The majority of bacteria need iron to grow. However, in an aerobic, pH neutral environment, the low solubility of Fe(OH)3 (Ksp=10 -39) limits the concentration of bioavailable iron to levels far below that which is required for cellular function. Pathogenic and marine bacteria face additional challenges in obtaining sufficient levels of iron because both live in very low iron environments. A shared iron acquisition strategy of marine and pathogenic bacteria is to produce and secrete siderophores into their surroundings. Siderophores are low molecular weight, organic compounds with high affinity for iron(III).

This work is focused on the investigations into siderophore production of two marine microbes, the bioluminescent Vibrio harveyi ATCC BAA-1116 and an oil-degrading Pseudoalteromonas sp..

Through genome mining, a nonribosomal peptide synthetase (NRPS) gene cluster resembling the enterobactin biosynthetic cluster is identified in the bioluminescent quorum-sensing model bacterium, V. harveyi. A predicted fatty acid CoA ligase (FACL) in the vicinity of the enterobactin biosynthetic cluster suggests that V. harveyi may produce amphiphilic enterobactin-like siderophores. Extraction of the bacterial cell pellet of V. harveyi leads to the isolation and structure determination of a suite of eight amphi-enterobactin siderophores comprised of three 2,3-dihydroxybenzoyl-L-serine residues and one acyl-L-serine arranged in a cyclic tetraseryl lactone scaffold. Gene knock-out studies confirm the involvement of the FACL and NRPS gene is the biosynthesis of the amphi-enterobactin siderophores. Biochemical characterization of the recombinant NRPS protein guides the postulation of a model for the biosynthesis of the amphi-enterobactin siderophores.

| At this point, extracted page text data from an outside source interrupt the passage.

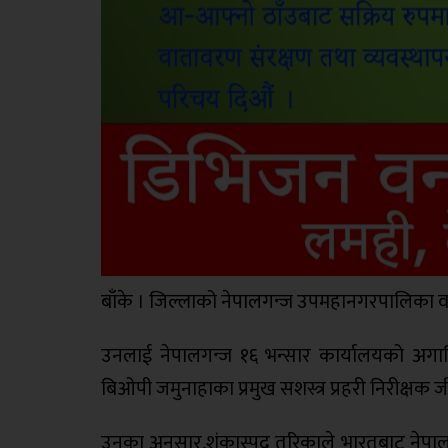
बाँके । जिल्लाको नेपालगन्ज उपमहानगरपालिका वडा
उनलाई नेपालगन्ज १६ भन्सार कार्यालयको अगाडि
बिओपी जमुनाहाका प्रमुख सशस्त्र प्रहरी निरीक्षक
उनका अनुसार,शंकास्पद तरिकाले भारतबाट नेपाल तर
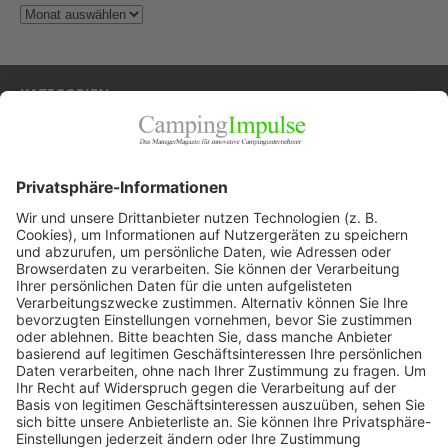
KATEGORIEN
Allgemein
Blickpunkte
Firmenporträts
Panorama
Produkte
Ratgeber
Weitblick
WEITERES AUS DEM VERLAG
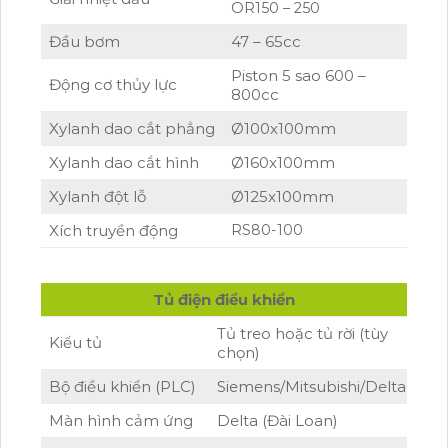
OR150 – 250
Đầu bơm
47 – 65cc
Piston 5 sao 600 –
Động cơ thủy lực
800cc
Xylanh dao cắt phẳng
Ø100x100mm
Xylanh dao cắt hình
Ø160x100mm
Xylanh đột lỗ
Ø125x100mm
Xích truyền động
RS80-100
Tủ điện điều khiển
Tủ treo hoặc tủ rời (tùy
Kiểu tủ
chọn)
Bộ điều khiển (PLC)
Siemens/Mitsubishi
/Delta
Màn hình cảm ứng
Delta (Đài Loan)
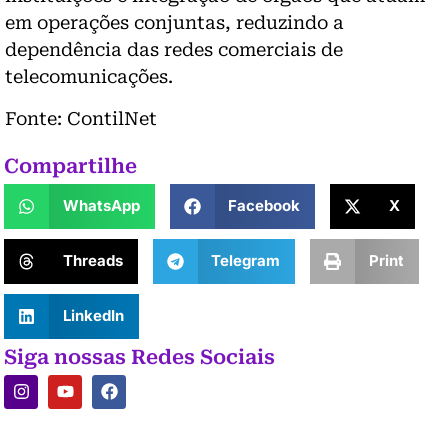
em operações conjuntas, reduzindo a
dependência das redes comerciais de
telecomunicações.
Fonte: ContilNet
Compartilhe
WhatsApp
Facebook
X
Threads
Telegram
Print
LinkedIn
Siga nossas Redes Sociais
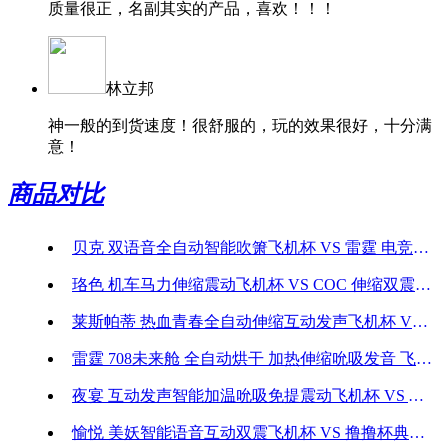
质量很正，名副其实的产品，喜欢！！！
林立邦
神一般的到货速度！很舒服的，玩的效果很好，十分满
意！
商品对比
贝克 双语音全自动智能吹箫飞机杯 VS 雷霆 电竞舱【旗舰级】 高速长距离伸缩 飞机杯
珞色 机车马力伸缩震动飞机杯 VS COC 伸缩双震 大颗粒慢玩锻炼 飞机杯
莱斯帕蒂 热血青春全自动伸缩互动发声飞机杯 VS 恰然国际 一杯两用飞机杯电动免提飞机杯
雷霆 708未来舱 全自动烘干 加热伸缩吮吸发音 飞机杯 VS OMYSKY 机械姬【实景互动】 加热伸缩震动 飞机杯
夜宴 互动发声智能加温吮吸免提震动飞机杯 VS AIR JET艾莱特 开盖即热智能吮吸体感震动飞机杯
愉悦 美妖智能语音互动双震飞机杯 VS 撸撸杯典藏版 强力夹吸少女阴部自慰飞机杯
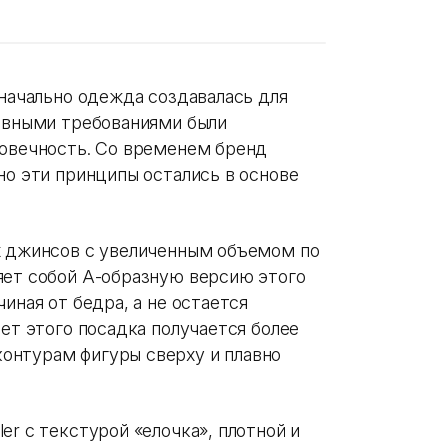
значально одежда создавалась для
лавными требованиями были
говечность. Со временем бренд
но эти принципы остались в основе
х джинсов с увеличенным объемом по
яет собой А-образную версию этого
иная от бедра, а не остается
чет этого посадка получается более
онтурам фигуры сверху и плавно
er с текстурой «елочка», плотной и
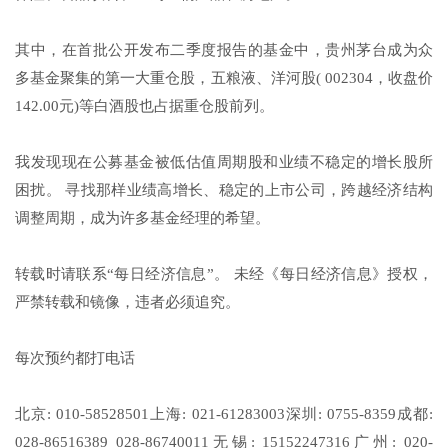
其中，在首批公开发布二季度报告的基金中，贵州茅台成为众
多基金聚集的第一大重仓股，五粮液、洋河股( 002304，收盘价
142.00元)等白酒股也占据重仓股前列。
我发现现在公募基金被低估值周期股和业绩不稳定的增长股所
困扰。 寻找那样业绩高增长、稳定的上市公司，跨越经济结构
调整周期，成为许多基金经理的希望。
转载时请联系“每日经济信息”。 未经《每日经济信息》授权，
严禁转载和镜像，违者必须追究。
每次预约都打电话
北京: 010-58528501上海: 021-61283003深圳: 0755-8359成都:
028-86516389 028-86740011无锡: 15152247316广州: 020-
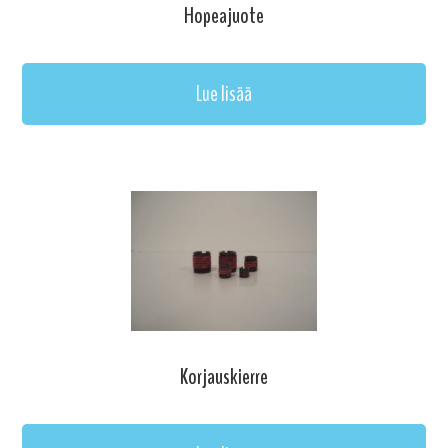
Hopeajuote
Lue lisää
Korjauskierre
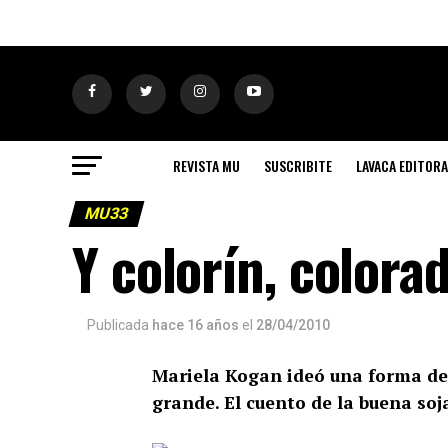
REVISTA MU
SUSCRIBITE
LAVACA EDITORA
MU33
Y colorín, colora
Publicada
hace 16 años
el
28/04/2010
Mariela Kogan ideó una forma de
grande. El cuento de la buena soj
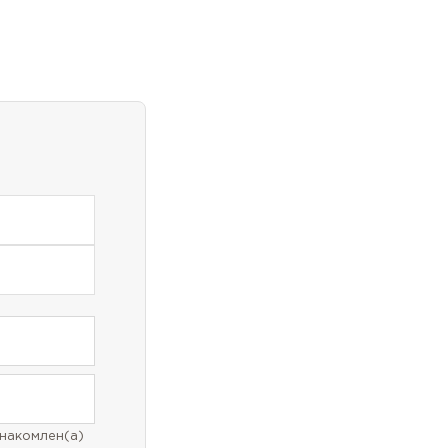
накомлен(а)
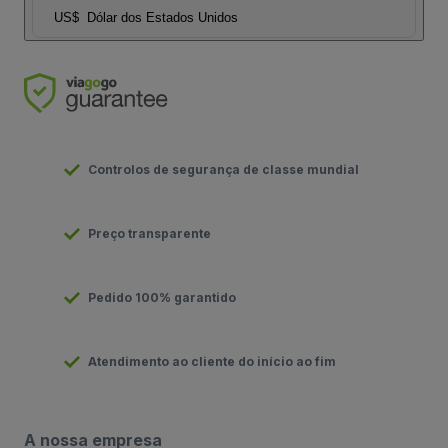
US$
Dólar dos Estados Unidos
Controlos de segurança de classe mundial
Preço transparente
Pedido 100% garantido
Atendimento ao cliente do início ao fim
A nossa empresa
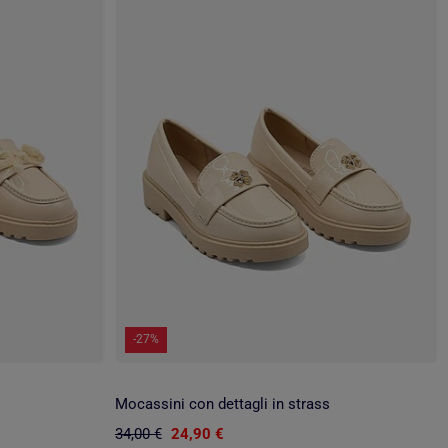
-27%
Mocassini con dettagli in strass
34,00 €
24,90 €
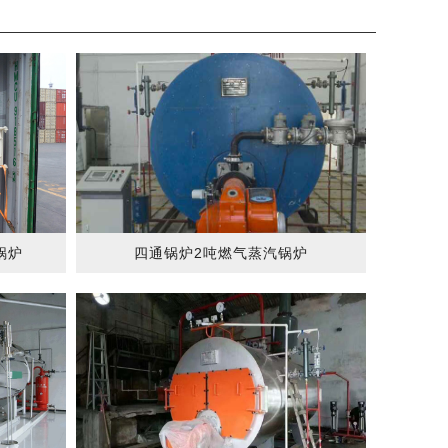
锅炉
四通锅炉2吨燃气蒸汽锅炉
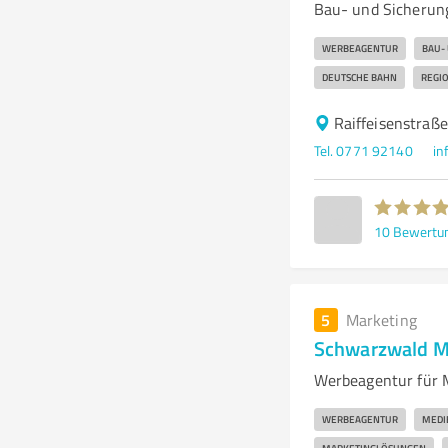
Bau- und Sicherun
WERBEAGENTUR
BAU-
DEUTSCHE BAHN
REGI
Raiffeisenstraß
Tel. 0771 92140
in
10
Bewertu
5
Marketing
Schwarzwald M
Werbeagentur für 
WERBEAGENTUR
MEDI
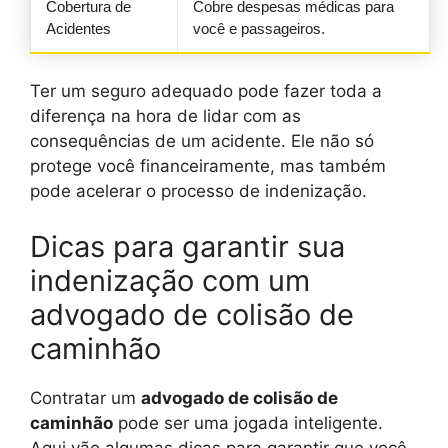
Cobertura de
Cobre despesas médicas para
Acidentes
você e passageiros.
Ter um seguro adequado pode fazer toda a
diferença na hora de lidar com as
consequências de um acidente. Ele não só
protege você financeiramente, mas também
pode acelerar o processo de indenização.
Dicas para garantir sua
indenização com um
advogado de colisão de
caminhão
Contratar um
advogado de colisão de
caminhão
pode ser uma jogada inteligente.
Aqui vão algumas dicas para garantir que você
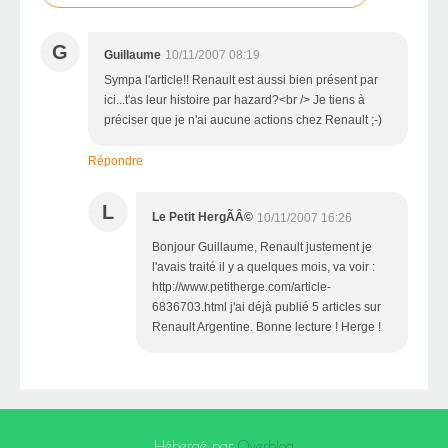
G
Guillaume
10/11/2007 08:19
Sympa l'article!! Renault est aussi bien présent par
ici...t'as leur histoire par hazard?<br /> Je tiens à
préciser que je n'ai aucune actions chez Renault ;-)
Répondre
L
Le Petit HergÃÂ©
10/11/2007 16:26
Bonjour Guillaume, Renault justement je
l'avais traité il y a quelques mois, va voir :
http://www.petitherge.com/article-
6836703.html j'ai déjà publié 5 articles sur
Renault Argentine. Bonne lecture ! Herge !
Hébergé par
Overblog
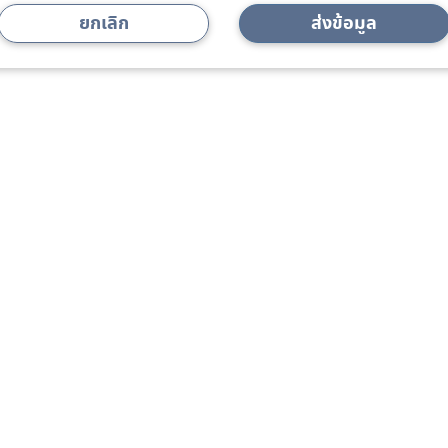
ยกเลิก
ส่งข้อมูล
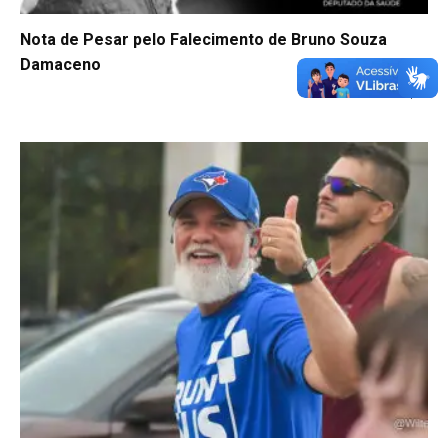
Nota de Pesar pelo Falecimento de Bruno Souza
Damaceno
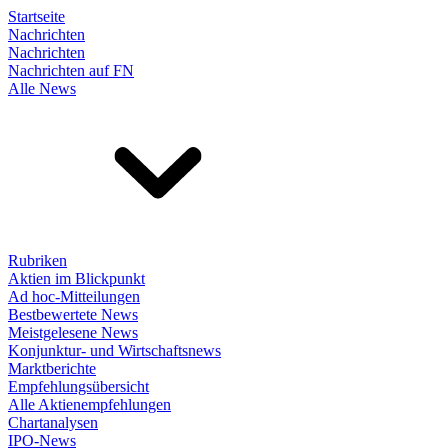
Startseite
Nachrichten
Nachrichten
Nachrichten auf FN
Alle News
Rubriken
Aktien im Blickpunkt
Ad hoc-Mitteilungen
Bestbewertete News
Meistgelesene News
Konjunktur- und Wirtschaftsnews
Marktberichte
Empfehlungsübersicht
Alle Aktienempfehlungen
Chartanalysen
IPO-News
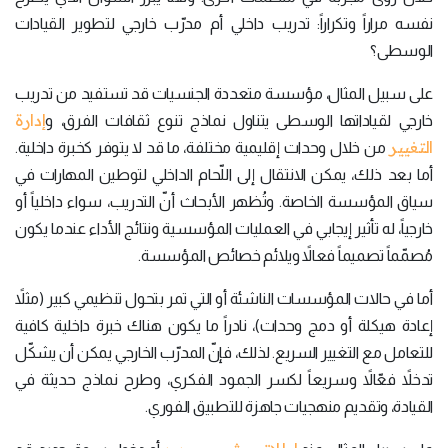
نفسه مراراً وتكراراً: تدريب داخلي أم مدرّب خارجي لتطوير القيادات
الوسطى؟
على سبيل المثال، مؤسسة متعددة الجنسيات قد تستفيد من تدريب
إدارة
خارجي لقياداتها الوسطى يتناول نماذج تنوع ثقافات الفرق، و
التغيير
من خلال وحدات إقليمية مختلفة، ما قد لا يتوفر كخبرة داخلية.
أما بعد ذلك، يمكن الانتقال إلى اللّحام الداخلي لتوطين المهارات في
سياق المؤسسة الخاصة. وتُظهر الأبحاث أنّ التدريب، سواء داخلياً أو
خارجياً، له تأثير إيجابي في العمليات المؤسسية ونتائج الأداء عندما يكون
مُصمّماً تصميماً فعالاً ويلائم خصائص المؤسسة.
أما في حالات المؤسسات الناشئة أو التي تمر بتحول تنظيمي كبير (مثلاً
إعادة هيكلة أو دمج وحدات)، نادراً ما يكون هناك خبرة داخلية كافية
للتعامل مع التغيير السريع. لذلك، فإنّ المدرّب الخارجي يمكن أن يشكّل
تدخلاً فعّالاً وسريعاً لكسر الجمود الفكري، وطرح نماذج حديثة في
القيادة، وتقديم منهجيات جاهزة للتطبيق الفوري.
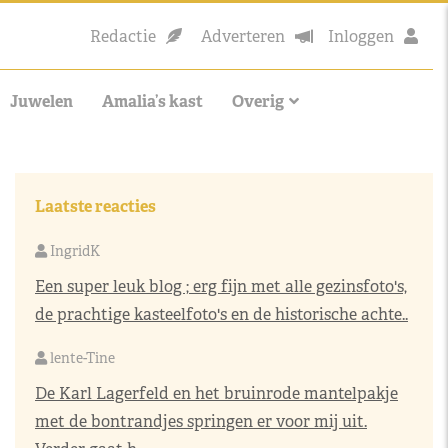
Redactie
Adverteren
Inloggen
Juwelen
Amalia’s kast
Overig
Laatste reacties
IngridK
Een super leuk blog ; erg fijn met alle gezinsfoto's,
de prachtige kasteelfoto's en de historische achte..
lente-Tine
De Karl Lagerfeld en het bruinrode mantelpakje
met de bontrandjes springen er voor mij uit.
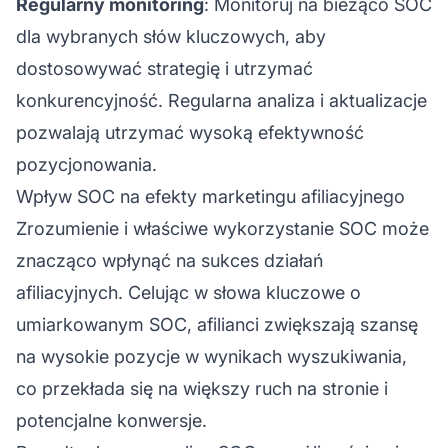
Regularny monitoring
: Monitoruj na bieżąco SOC
dla wybranych słów kluczowych, aby
dostosowywać strategię i utrzymać
konkurencyjność. Regularna analiza i aktualizacje
pozwalają utrzymać wysoką efektywność
pozycjonowania.
Wpływ SOC na efekty marketingu afiliacyjnego
Zrozumienie i właściwe wykorzystanie SOC może
znacząco wpłynąć na sukces działań
afiliacyjnych. Celując w słowa kluczowe o
umiarkowanym SOC, afilianci zwiększają szansę
na wysokie pozycje w wynikach wyszukiwania,
co przekłada się na większy ruch na stronie i
potencjalne konwersje.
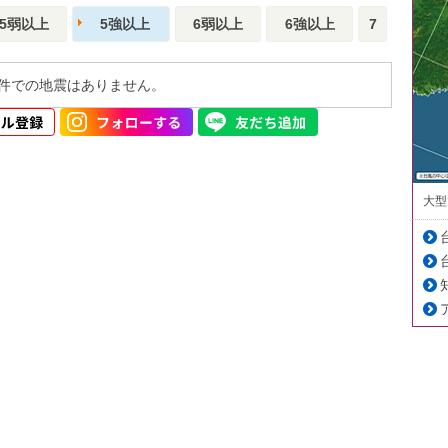
5弱以上
5強以上
6弱以上
6強以上
7
件での地震はありません。
大型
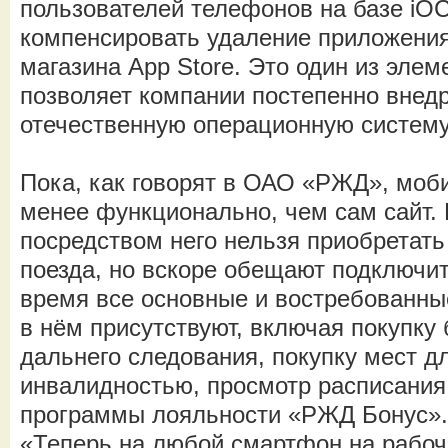
пользователей телефонов на базе iO
компенсировать удаление приложени
магазина App Store. Это один из элем
позволяет компании постепенно внед
отечественную операционную систему
Пока, как говорят в ОАО «РЖД», моб
менее функционально, чем сам сайт. 
посредством него нельзя приобретать
поезда, но вскоре обещают подключит
время все основные и востребованны
в нём присутствуют, включая покупку 
дальнего следования, покупку мест д
инвалидностью, просмотр расписания
программы лояльности «РЖД Бонус».
«Теперь на любой смартфон на рабоч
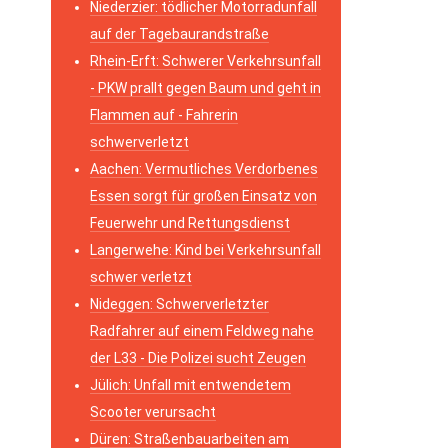
Niederzier: tödlicher Motorradunfall
auf der Tagebaurandstraße
Rhein-Erft: Schwerer Verkehrsunfall
- PKW prallt gegen Baum und geht in
Flammen auf - Fahrerin
schwerverletzt
Aachen: Vermutliches Verdorbenes
Essen sorgt für großen Einsatz von
Feuerwehr und Rettungsdienst
Langerwehe: Kind bei Verkehrsunfall
schwer verletzt
Nideggen: Schwerverletzter
Radfahrer auf einem Feldweg nahe
der L33 - Die Polizei sucht Zeugen
Jülich: Unfall mit entwendetem
Scooter verursacht
Düren: Straßenbauarbeiten am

A Pseudoalteromonas sp. was isolated from the Gulf of Mexico after the Deepwater Horizon oil spill. The bacterium is determined to have hydrocarbon degrading capabilities, measured by its' growth in a medium supplemented with crude oil as the only carbon source. When grown in an iron-limited medium, three peptidic siderophores are isolated from the culture supernatant, composed of serine, asparagine, two formylated/hydroxylated ornithines, dihydroxy benzoic acid and a very unusual nonproteinogenic amino acid, 4,8-diamino-3-hydroxyoctanoic acid. The iron-binding properties of the siderophores are investigated through spectrophotometric titration. Cosmid library construction and screening leads to the identification of three cosmids potentially harboring the biosynthetic gene cluster.